From then on afterward, her friends began dropping obvious hints that I should get together with her. One particular friend of mine did so too, because he had gotten to know her through me mostly. I still didn't know what to do, so I did nothing and didn't think much about it.
Gradually, my best friend and I, we drew apart. It might have been her doing, but for the most part I think it's because I was acting oblivious and not even saying anything. At this point, my friend was desperate, and he told me that my best friend thinks I don't like her, so she was trying to avoid me and get over the crush.
When my friend told me this, I was sad and angry at myself, because I had hurt my best friend's feelings.
If there's one thing I never wanted to do, it's to hurt someone's feelings. Dad always told me to never hurt anyone's feelings, because feelings are a lot more valuable and fragile than the body (which to hurt occasionally is okay, but only at fight clubs and in emergencies). It wasn't that I had hurt my best friend's feelings because of something I said or did, it was because I didn't do anything when she said she likes me, and not doing anything turned out to be a lot worse than doing something.
I thought about it, as I had been doing for some time. I realized that I like her, I like her a lot and much more than the books she was writing, and to my surprise, a lot more than my favorite movies too.
Of course, I didn't have the guts to tell her so late after she told me that I like her too, so I was helped along by a wonderful coincidence. My best friend attended the same English class as me, and at that time we were studying short stories. At the end of the unit, our assignment was to write a short story, so this was what I wrote it on.
I changed all the names and the places, but all of her friends and my friend too saw the parallel between my short story and what happened between me and my best friend.
In my story, the protagonist - a boy who likes movies - has a best friend - a girl who write books, which the boy also wants to do - who confessed to him that she has a crush on him. The boy was too shy to respond, and the girl thought he didn't like her. To make up for his mistake, he wrote a short story based on what happened between him and his best friend and read it aloud in class. The story was the same as the story he was in, with the main character writing a short story to tell his best friend that he likes her. In the end, the girl saw that the boy likes her too, and they joined hands and walked off into the sunset.

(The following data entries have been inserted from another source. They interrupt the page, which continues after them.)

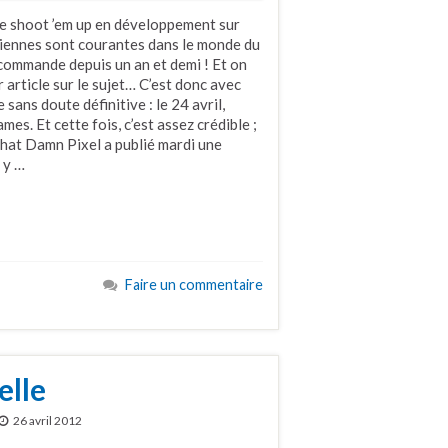
e shoot ’em up en développement sur
siennes sont courantes dans le monde du
écommande depuis un an et demi ! Et on
 article sur le sujet… C’est donc avec
sans doute définitive : le 24 avril,
s. Et cette fois, c’est assez crédible ;
That Damn Pixel a publié mardi une
 y …
Faire un commentaire
elle
26 avril 2012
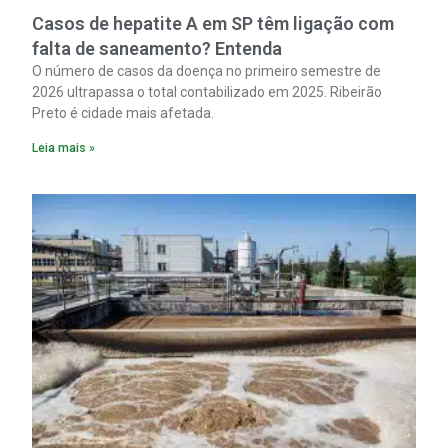
Casos de hepatite A em SP têm ligação com
falta de saneamento? Entenda
O número de casos da doença no primeiro semestre de
2026 ultrapassa o total contabilizado em 2025. Ribeirão
Preto é cidade mais afetada.
Leia mais »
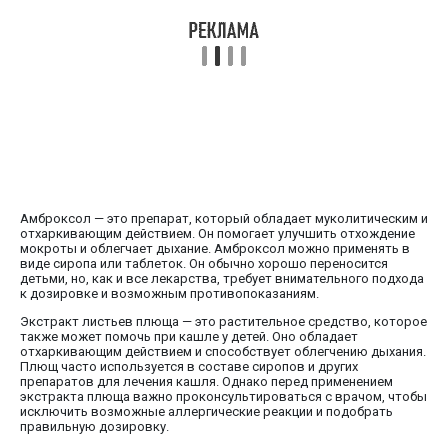
Амброксол — это препарат, который обладает муколитическим и
отхаркивающим действием. Он помогает улучшить отхождение
мокроты и облегчает дыхание. Амброксол можно применять в
виде сиропа или таблеток. Он обычно хорошо переносится
детьми, но, как и все лекарства, требует внимательного подхода
к дозировке и возможным противопоказаниям.
Экстракт листьев плюща — это растительное средство, которое
также может помочь при кашле у детей. Оно обладает
отхаркивающим действием и способствует облегчению дыхания.
Плющ часто используется в составе сиропов и других
препаратов для лечения кашля. Однако перед применением
экстракта плюща важно проконсультироваться с врачом, чтобы
исключить возможные аллергические реакции и подобрать
правильную дозировку.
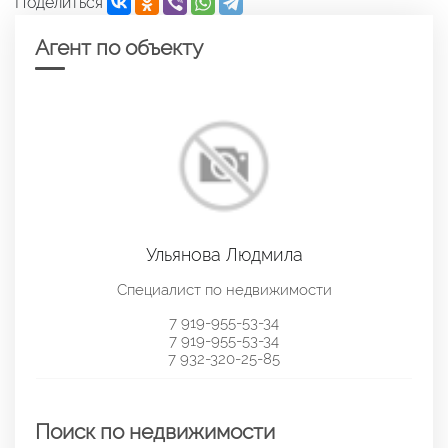
Поделиться
Агент по объекту
Ульянова Людмила
Специалист по недвижимости
7 919-955-53-34
7 919-955-53-34
7 932-320-25-85
Поиск по недвижимости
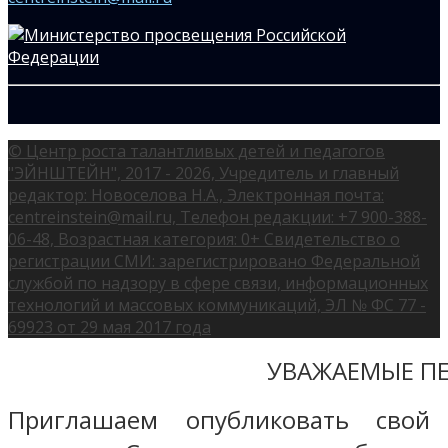
© Центр роста талантливых детей и педагогов
"ЭЙНШТЕЙН", 2017 - 2026, Учредитель и главный
редактор: Новоселова Н.А., Электронная почта:
centreinstein@mail.ru, Телефон редакции: +7 900-388-
06-48, Возрастная категория: 0+ Свидетельство о
регистрации СМИ: зарегистрировано Федеральной
службой по надзору в сфере связи, информационных
технологий и массовых коммуникаций, ЭЛ № ФС 77 -
69923 от 29 мая 2017 года
УВАЖАЕМЫЕ ПЕ
Приглашаем опубликовать свой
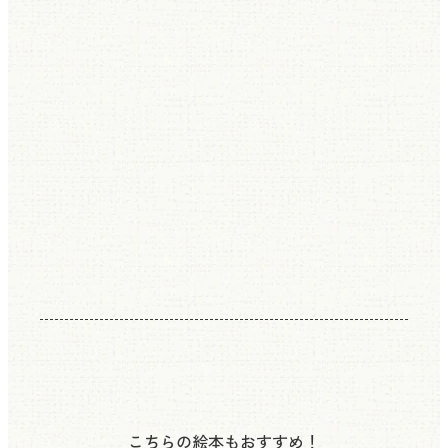
こちらの絵本もおすすめ！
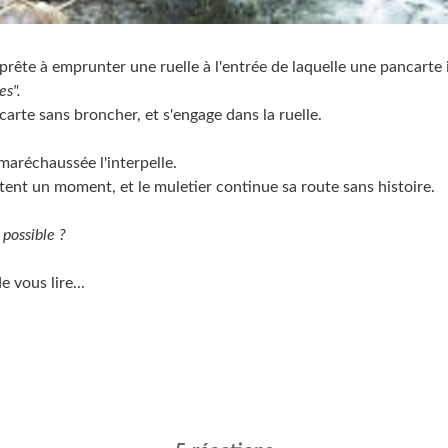
prête à emprunter une ruelle à l'entrée de laquelle une pancarte 
es".
ncarte sans broncher, et s'engage dans la ruelle.
maréchaussée l'interpelle.
tent un moment, et le muletier continue sa route sans histoire.
possible ?
e vous lire...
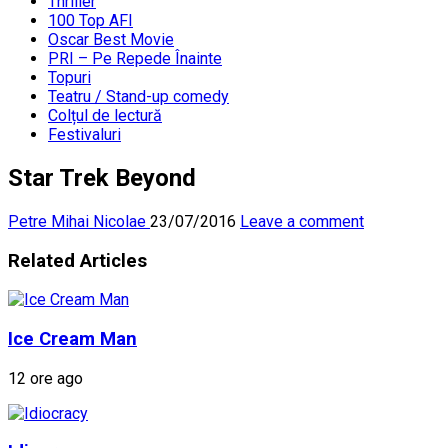
Thriller
100 Top AFI
Oscar Best Movie
PRI – Pe Repede Înainte
Topuri
Teatru / Stand-up comedy
Colțul de lectură
Festivaluri
Star Trek Beyond
Petre Mihai Nicolae
23/07/2016
Leave a comment
Related Articles
Ice Cream Man
12 ore ago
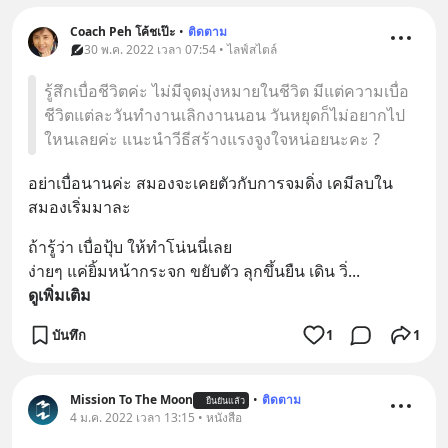
Coach Peh โค้ชเป๊ะ
•
ติดตาม
30 พ.ค. 2022 เวลา 07:54 • ไลฟ์สไตล์
รู้สึกเบื่อชีวิตค่ะ ไม่มีจุดมุ่งหมายในชีวิต มีแต่ความเบื่อ
ชีวิตแต่ละวันทำงานเลิกงานนอน วันหยุดก็ไม่อยากไป
ใหนเลยค่ะ แนะนำวีธีสร้างแรงจูงใจหน่อยนะคะ ?
อย่าเบื่อนานค่ะ สมองจะเคยตัวกับการจมดิ่ง เคมีลบใน
สมองเริ่มมาละ
ถ้ารู้ว่า เบื่อปุ้บ ให้ทำโน่นนี่เลย 
ง่ายๆ แค่ยิ้มหน้ากระจก ขยับตัว ลุกขึ้นยืน เดิน วิ่
... 
ดูเพิ่มเติม
บันทึก
1
1
Mission To The Moon
•
ติดตาม
ยืนยันแล้ว
4 ม.ค. 2022 เวลา 13:15 • หนังสือ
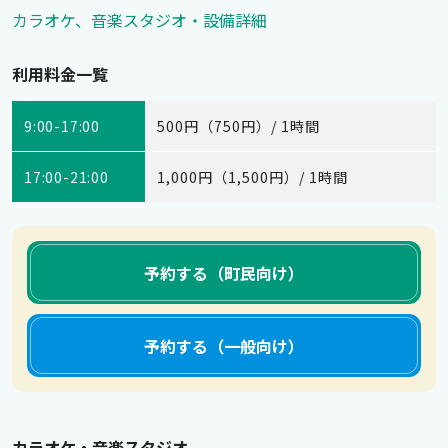
カラオケ、音楽スタジオ・設備詳細
利用料金一覧
9:00-17:00
500円（750円）/ 1時間
17:00-21:00
1,000円（1,500円）/ 1時間
予約する（町民向け）
予約する（一般向け）
カラオケ・音楽スタジオ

My English teacher loved my story, not because it was true (he didn't know that), but because I incorporated a story-within-a-story loop in my short story, and he complimented me, saying it was clever of me to have thought of that.
After school, my best friend walked up to me as I was walking home and said it was very touching of me to have done what I had done, she thought it was cute and she liked it very much. Then, she said if I wanted to cause a lot fewer misunderstandings like the one between me and her in the future, I'm going to have to learn to express myself better, of which I'll have plenty of practice, because from that moment on we were officially in a relationship.
That was how my best friend became my sweetheart.

I wanted to tell Heathcliff this story because I thought he doesn't have to try so very hard to woo Theo, because I'm sure that Theo is a good person who knows that Heathcliff's feelings are valuable and will value them like he values her.
When I get the chance, I'll tell Heathcliff this story...as soon as I lose the very angry Magic School Bus, which had just sped up and was near to catching up to the hovercraft.